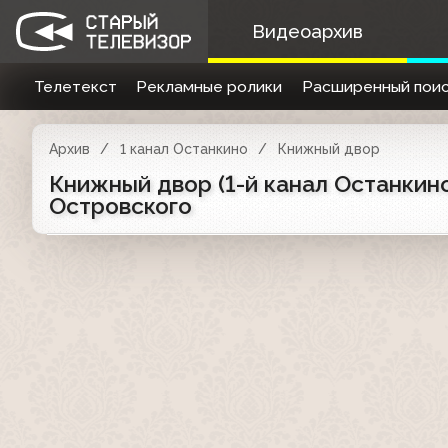
Видеоархив
Телетекст
Рекламные ролики
Расширенный поис
Архив
1 канал Останкино
Книжный двор
Книжный двор (1-й канал Останкин
Островского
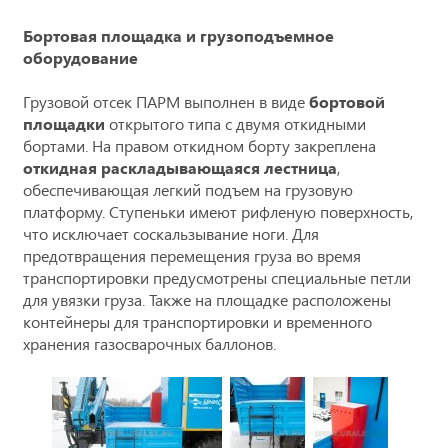
Бортовая площадка и грузоподъемное
оборудование
Грузовой отсек ПАРМ выполнен в виде
бортовой
площадки
открытого типа с двумя откидными
бортами. На правом откидном борту закреплена
откидная раскладывающаяся лестница
,
обеспечивающая легкий подъем на грузовую
платформу. Ступеньки имеют рифленую поверхность,
что исключает соскальзывание ноги. Для
предотвращения перемещения груза во время
транспортировки предусмотрены специальные петли
для увязки груза. Также на площадке расположены
контейнеры для транспортировки и временного
хранения газосварочных баллонов.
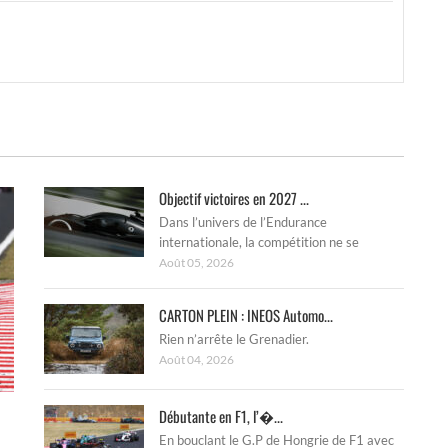
Objectif victoires en 2027 ...
Dans l’univers de l’Endurance
internationale, la compétition ne se
Août 05, 2026
CARTON PLEIN : INEOS Automo...
Rien n’arrête le Grenadier.
Août 04, 2026
Débutante en F1, l’�...
En bouclant le G.P de Hongrie de F1 avec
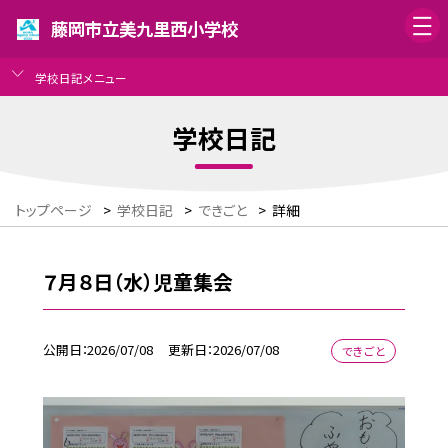
藤岡市立美九里西小学校
学校日記メニュー
学校日記
トップページ
>
学校日記
>
できごと
>
詳細
７月８日（水）児童集会
公開日
2026/07/08
更新日
2026/07/08
できごと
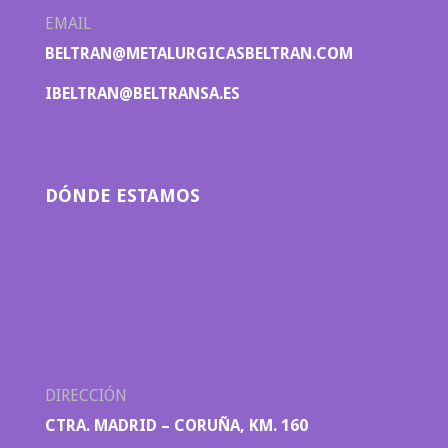
EMAIL
BELTRAN@METALURGICASBELTRAN.COM
IBELTRAN@BELTRANSA.ES
DÓNDE ESTAMOS
DIRECCIÓN
CTRA. MADRID – CORUÑA, KM. 160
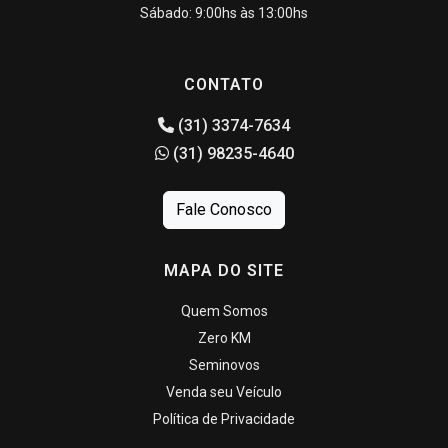
Sábado: 9:00hs às 13:00hs
CONTATO
(31) 3374-7634
(31) 98235-4640
Fale Conosco
MAPA DO SITE
Quem Somos
Zero KM
Seminovos
Venda seu Veículo
Política de Privacidade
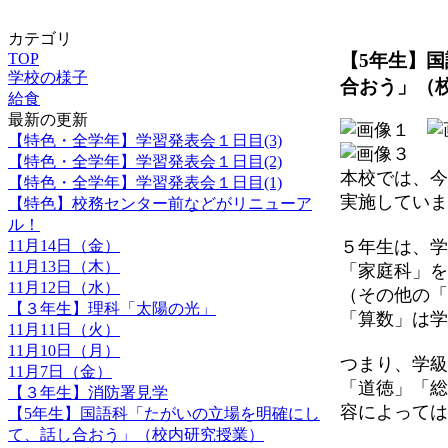
カテゴリ
【5年生】
TOP
学校の様子
合おう」（
給食
最新の更新
【特色・全学年】学習発表会１日目(3)
【特色・全学年】学習発表会１日目(2)
本校では、今
【特色・全学年】学習発表会１日目(1)
実施していま
【特色】校務センター前などがリニューア
ル！
11月14日（金）
５年生は、学
11月13日（木）
「家庭科」を
11月12日（水）
（その他の「
【３年生】理科「太陽の光」
「算数」は学
11月11日（火）
11月10日（月）
つまり、学級
11月7日（金）
「道徳」「総
【３年生】消防署見学
容によっては
【5年生】国語科「たがいの立場を明確にし
て、話し合おう」（校内研究授業）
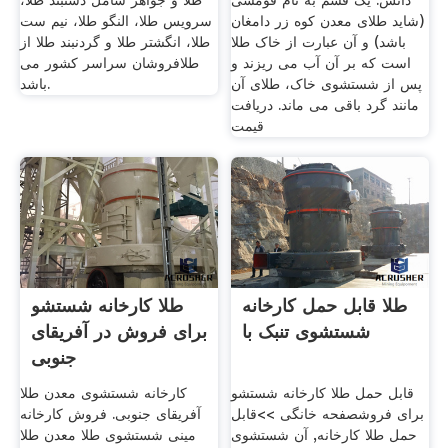
دانش. یک قسم به نام قومسی
طلا و جواهر شامل دستبند طلا،
(شاید طلای معدن کوه زر دامغان
سرویس طلا، النگو طلا، نیم ست
باشد) و آن عبارت از خاک طلا
طلا، انگشتر طلا و گردنبند طلا از
است که بر آن آب می ریزند و
طلافروشان سراسر کشور می
پس از شستشوی خاک، طلای آن
باشد.
مانند گرد باقی می ماند. دریافت
قیمت
طلا قابل حمل کارخانه
طلا کارخانه شستشو
شستشوی تنبک با
برای فروش در آفریقای
جنوبی
قابل حمل طلا کارخانه شستشو
کارخانه شستشوی معدن طلا
برای فروشصفحه خانگی >>قابل
آفریقای جنوبی. فروش کارخانه
حمل طلا کارخانه, آن شستشوی
مینی شستشوی طلا معدن طلا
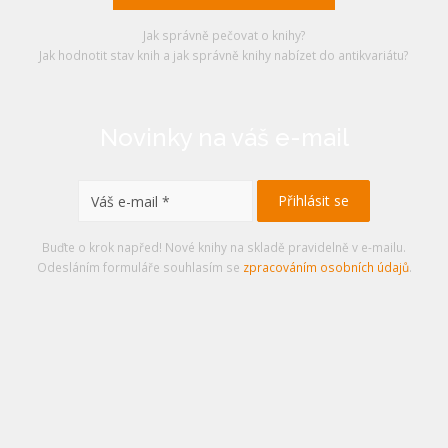
Jak správně pečovat o knihy?
Jak hodnotit stav knih a jak správně knihy nabízet do antikvariátu?
Novinky na váš e-mail
Buďte o krok napřed! Nové knihy na skladě pravidelně v e-mailu.
Odesláním formuláře souhlasím se
zpracováním osobních údajů
.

____________

• WORK REQUIRED
Rewrite the text of the records from the start up to and including the line with "て、話し合おう」（校内研究授業）", replacing "Seminovos" with "Usados" and keeping everything else the same. Leave the pictures out of your answer.

• TASK SOLUTION
Видеоархив
Телетекст
Рекламные ролики
Расширенный поис
Архив
1 канал Останкино
Книжный двор
Книжный двор (1-й канал Останкин
Островского
Бортовая площадка и грузоподъемное
оборудование
Грузовой отсек ПАРМ выполнен в виде
бортовой
площадки
открытого типа с двумя откидными
бортами. На правом откидном борту закреплена
откидная раскладывающаяся лестница
,
обеспечивающая легкий подъем на грузовую
платформу. Ступеньки имеют рифленую поверхность,
что исключает соскальзывание ноги. Для
предотвращения перемещения груза во время
транспортировки предусмотрены специальные петли
для увязки груза. Также на площадке расположены
контейнеры для транспортировки и временного
хранения газосварочных баллонов.
Objectif victoires en 2027 ...
Dans l’univers de l’Endurance
internationale, la compétition ne se
Août 05, 2026
CARTON PLEIN : INEOS Automo...
Rien n’arrête le Grenadier.
Août 04, 2026
Débutante en F1, l’�...
En bouclant le G.P de Hongrie de F1 avec
藤岡市立美九里西小学校
学校日記メニュー
学校日記
トップページ
>
学校日記
>
できごと
>
詳細
７月８日（水）児童集会
公開日
2026/07/08
更新日
2026/07/08
できごと
EMAIL
BELTRAN@METALURGICASBELTRAN.COM
IBELTRAN@BELTRANSA.ES
DÓNDE ESTAMOS
DIRECCIÓN
CTRA. MADRID – CORUÑA, KM. 160
Sábado: 9:00hs às 13:00hs
CONTATO
(31) 3374-7634
(31) 98235-4640
Fale Conosco
MAPA DO SITE
Quem Somos
Zero KM
Usados
Venda seu Veículo
Política de Privacidade
カテゴリ
【5年生】
TOP
学校の様子
合おう」（
給食
最新の更新
【特色・全学年】学習発表会１日目(3)
【特色・全学年】学習発表会１日目(2)
本校では、今
【特色・全学年】学習発表会１日目(1)
実施していま
【特色】校務センター前などがリニューア
ル！
11月14日（金）
５年生は、学
11月13日（木）
「家庭科」を
11月12日（水）
（その他の「
【３年生】理科「太陽の光」
「算数」は学
11月11日（火）
11月10日（月）
つまり、学級
11月7日（金）
「道徳」「総
【３年生】消防署見学
容によっては
【5年生】国語科「たがいの立場を明確にし
て、話し合おう」（校内研究授業）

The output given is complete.